The fog means I can’t see much more than 20metres in front of me, it’s quite fun riding into the abyss I sing the lines I remember from Bob Dylan’s …. At the top of my voice.  Sometimes is annoying and a bit scary, especially when you can’t see the edge of the road.

I pass through a few small muddy villages and people look in surprise mostly due to the fact I’m wearing shorts despite it being pretty cold.  I decide to go via Malula, a slight detour but it’s one of the few (if not only) place where they still speak Aramaic (Language of Jesus) and there are some ancient monasteries, so worth it.  When I arrive the fogs even thicker here and you can’t see anything, shame.

Fog starts to clear as I come into Yabrood, where I pick up a falafel wrap, first in a long time, it’s ok nothing to write home about and see these giant urns they have dotted throughout the town.

In Nabk I’m looking for signs to the monastery I’m heading to and given good directions by a local English speaking sculptor – “Past the funny roof then turn right.”  They’re bang on the money and I find the sign to Deir Mar Musa (A monastery in the mountains which allows and encourages people to join them for as long as you like, you stay for free but in return they ask for you to get involved in tasks to help with the running).  It says the monastery is 17km or is that 1.7km I can’t work out if it’s a dot or a well aimed gun shot….

Soldier on through the fog which is still preventing me from being able to see much.  As I follow the road I begin descending and I’m slightly concerned that this is the wrong way because the monastery is in the hills.  Luckily I see an Asian tourist replete with backpack zoom past in a taxi so I know I’m going the right way.

I pull up to the base of the monastery is nestled at the top of a small cliff with a pathway running down to where I am.  It’s stairs all the way up to it, bollocks.  Luckily there’s a gift shop and the guy gives me a key to the storage area where I can keep my bike.  I grab a few essentials – sleeping bag, diary, head torch and then begin the climb with two French girls that arrived at the same time.

After a bit of a climb come out at the stone monastery, it’s difficult to make out the details because it’s dark but all the doors are very low – they’re called humility doors.  I’m assigned a sleeping area in the boy’s dorms which happens to be a small cave with 4 mattresses on the floor.  Wandering around in my cycling shorts a tall Norwegian called Axle offers me some linen trousers as he points to a sign with a cross next to a cartoon wearing shorts and t-shirt.

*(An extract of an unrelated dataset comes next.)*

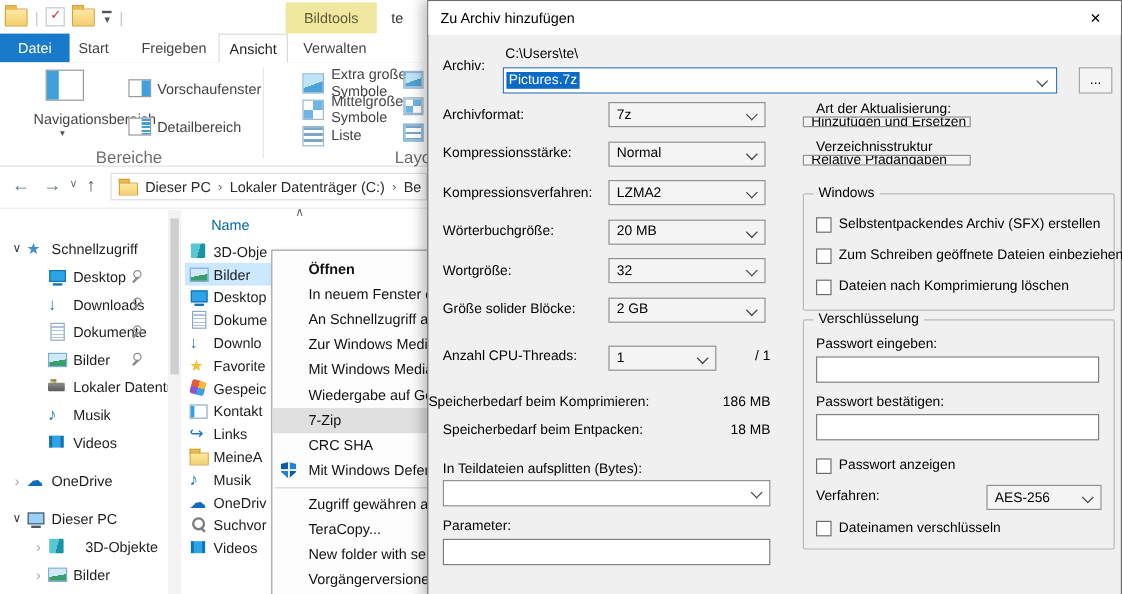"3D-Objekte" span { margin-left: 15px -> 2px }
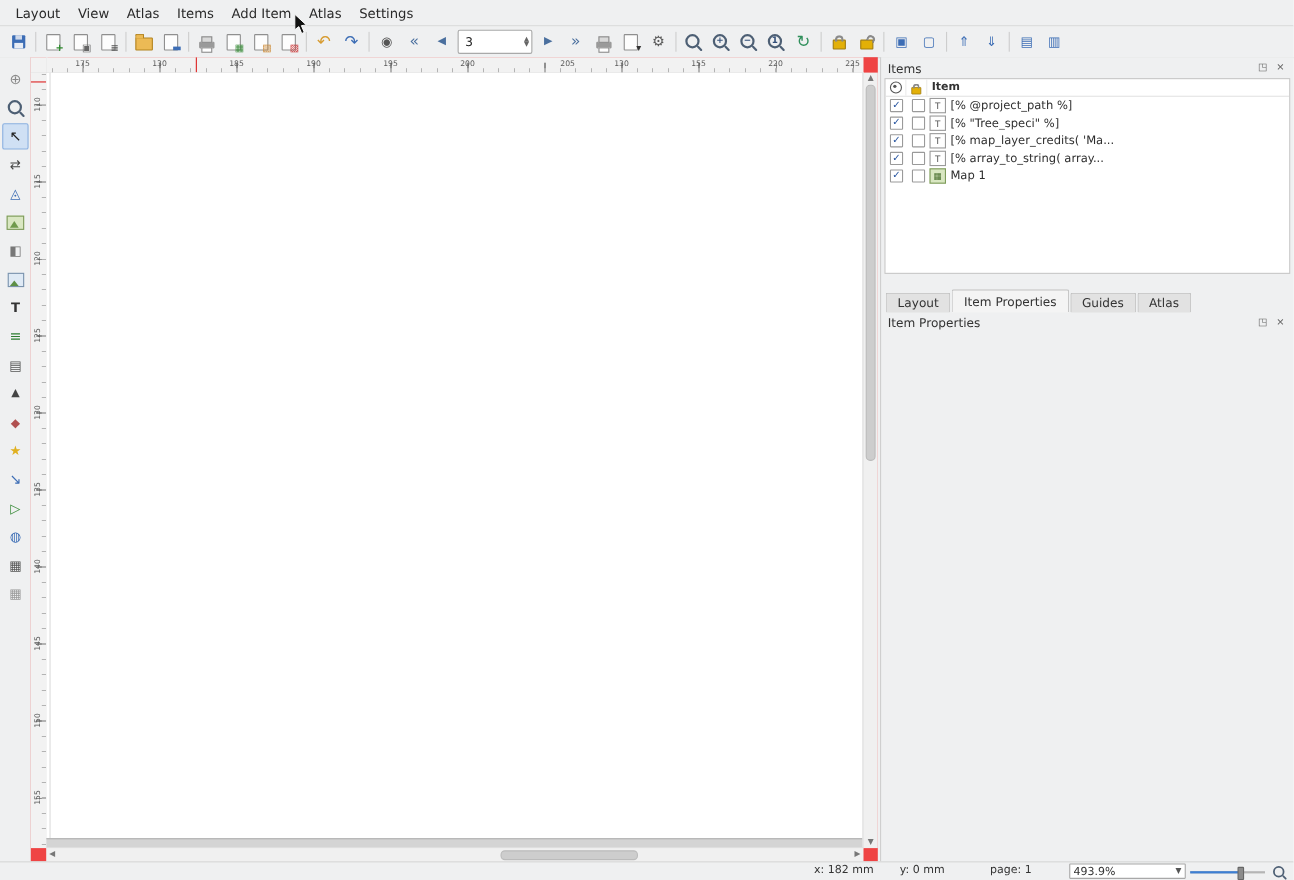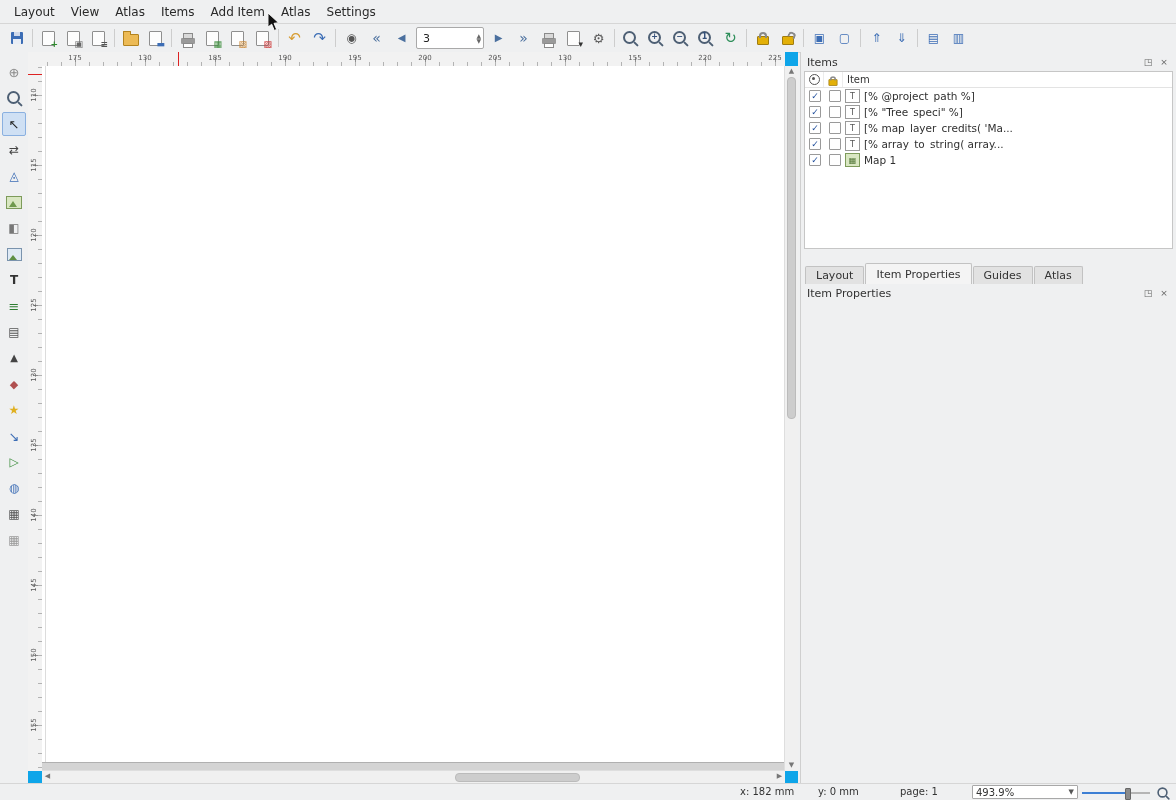"175" .canvas-wrap { background: #0ea5e9 -> #ef4444 }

Wearing my shiny and modest trousers we enter the monastery at 7 for an hour of meditation, the space is small but has a high ceiling with four columns and the walls are covered in religious paintings some right to the roof.  The floors are covered in carpets and people are sitting around, mostly young Europeans, some with bibles open.  At 7 the candles are lit and the main lights turned out.  The air is completely silent but not awkward, it’s very soothing, the glow of the candles just enough to illuminate some things but allowing for a reflective atmosphere.  I’ve never sat in silence for an hour with other people before so it’s quite strange, I try to think about God and wonder what other people are thinking about but my mind wanders and so does my stomach after the falafel sandwich at lunch, creating some quite embarrassing noises.

Prayers come at 8 and I try to follow in the Bible but get lost and just flick through reading random stuff.  Dinner is at 9 upstairs in a large wooden shack.  I meet Fabianna, an Italian architect who has decided to stay in the monastery for a year and is four months in.  Bed is at 10.00 which suits me; it’s well past normal bed time!